Iranian officials trumpeted new nuclear and military ambitions Monday in the face of domestic political discord and stepped up international talk of tightening economic sanctions against the Islamic Republic.
Ali Akbar Salehi, head of Iran's Atomic Energy Organization, announced that Tehran has informed the United Nations' nuclear watchdog that it intends to launch construction of 10 new nuclear fuel plants in the Persian calendar year starting March 2010 and begin producing 20% enriched uranium to provide fuel for a Tehran medical reactor.
Up until now, Iran has only produced reactor-grade 3.5% enriched uranium and has managed to build only one functioning nuclear fuel plant.
"The 20% enrichment begins on Tuesday under supervision of inspectors and observers from the International Atomic Energy Agency," or IAEA, Salehi said in an interview published on the website of Iran's state-owned Al-Alam television news channel.

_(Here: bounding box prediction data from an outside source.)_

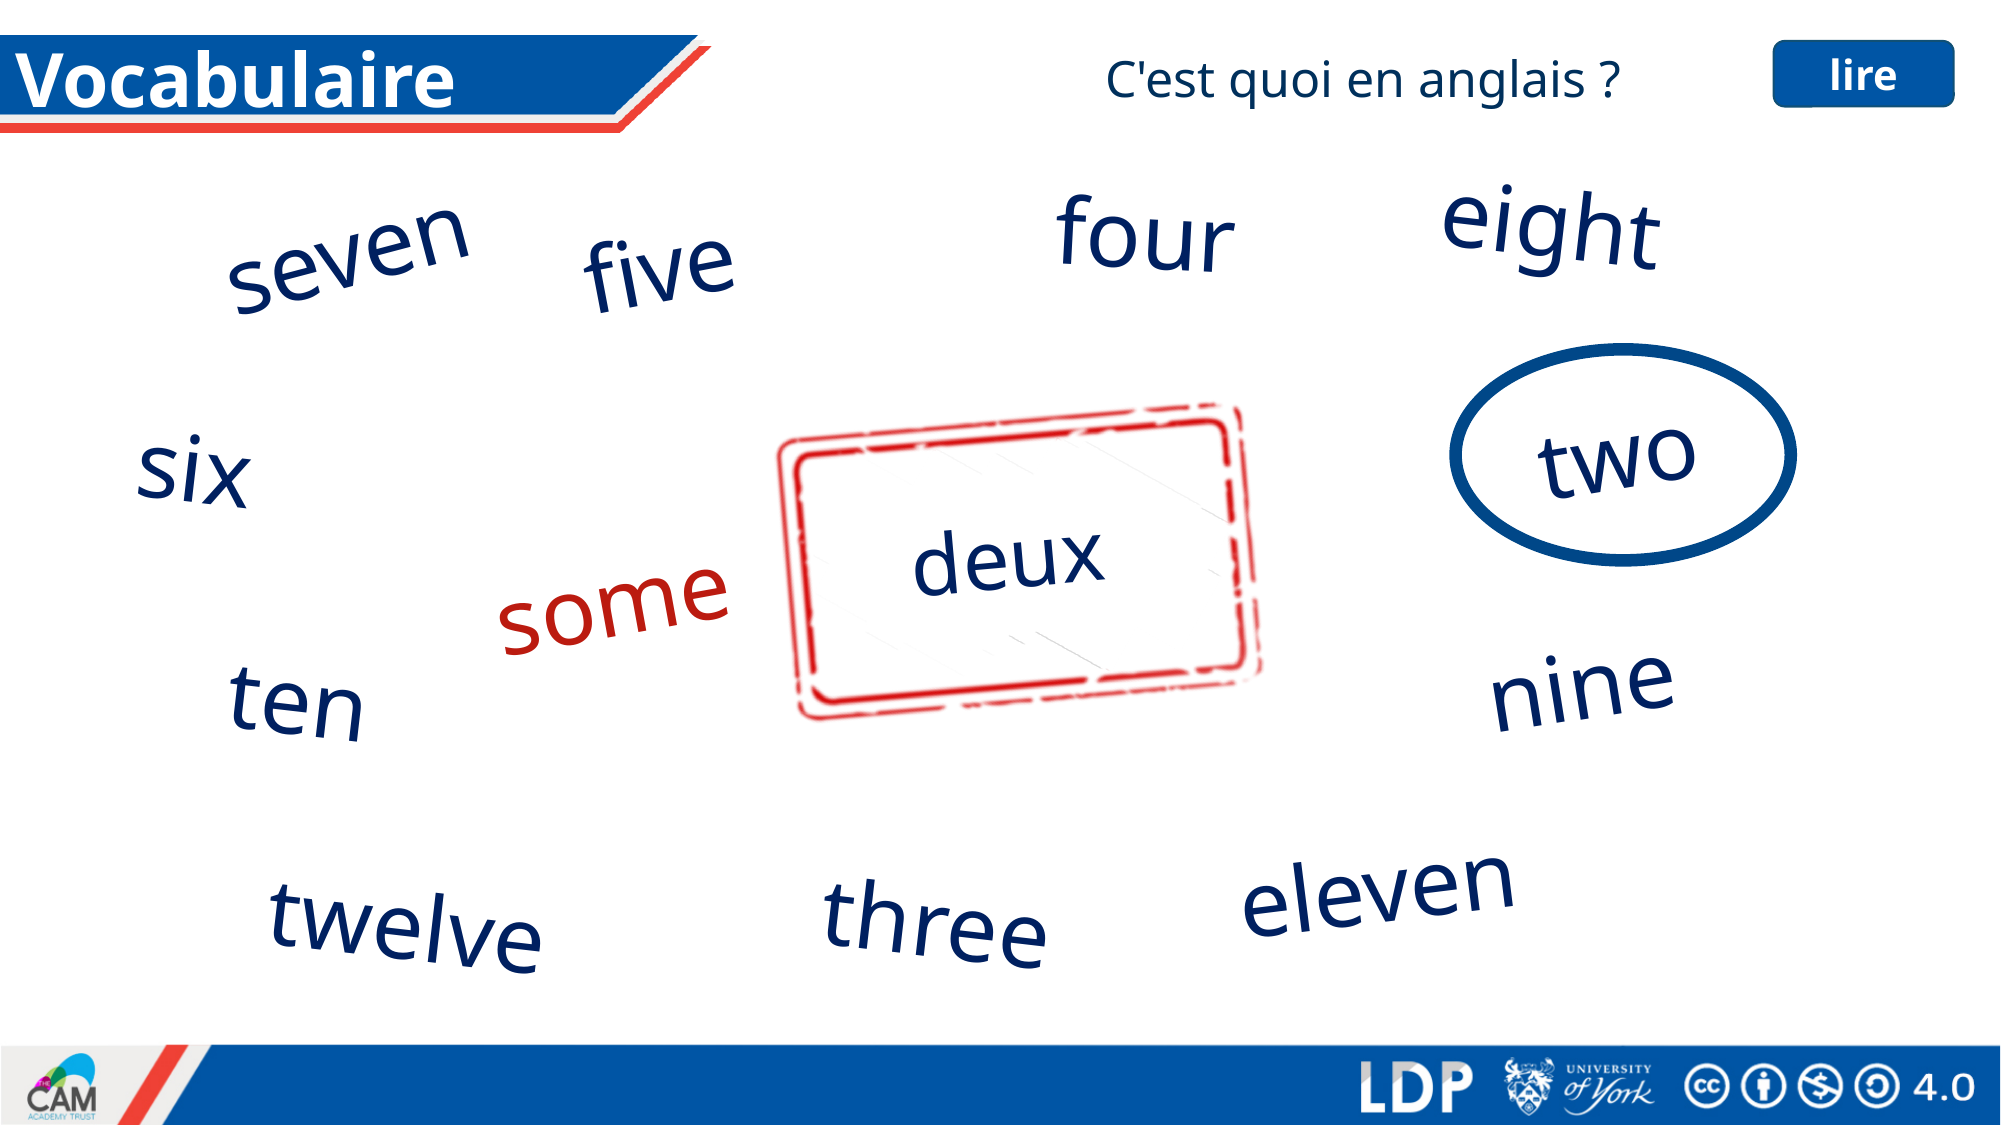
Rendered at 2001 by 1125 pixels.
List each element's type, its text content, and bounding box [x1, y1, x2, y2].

picture [0, 0, 2001, 1125]
text_box ten [207, 626, 686, 805]
text_box seven [195, 143, 537, 346]
text_box five [557, 152, 931, 344]
text_box nine [1463, 577, 1858, 762]
text_box [1454, 348, 1792, 562]
text_box three [801, 843, 1610, 1061]
text_box six [115, 395, 651, 561]
text_box twelve [247, 843, 688, 1018]
text_box four [1037, 164, 1374, 308]
text_box lire [1783, 39, 1955, 108]
text_box eleven [1216, 783, 1711, 968]
text_box some [470, 511, 751, 686]
text_box eight [1419, 144, 1939, 328]
text_box C'est quoi en anglais ? [1090, 40, 1937, 115]
text_box two [1728, 360, 1805, 488]
title Vocabulaire [0, 35, 727, 142]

As of Monday morning, diplomats and arms inspectors in Vienna, home to the IAEA, had yet to receive anything in writing, said an official in the Austrian capital who spoke on condition of anonymity.
Western diplomats have vowed to pursue tougher sanctions on Iran to pressure it into curbing sensitive components of its nuclear and missile programs that they suspect are the cornerstones of an eventual atomic weapons capability.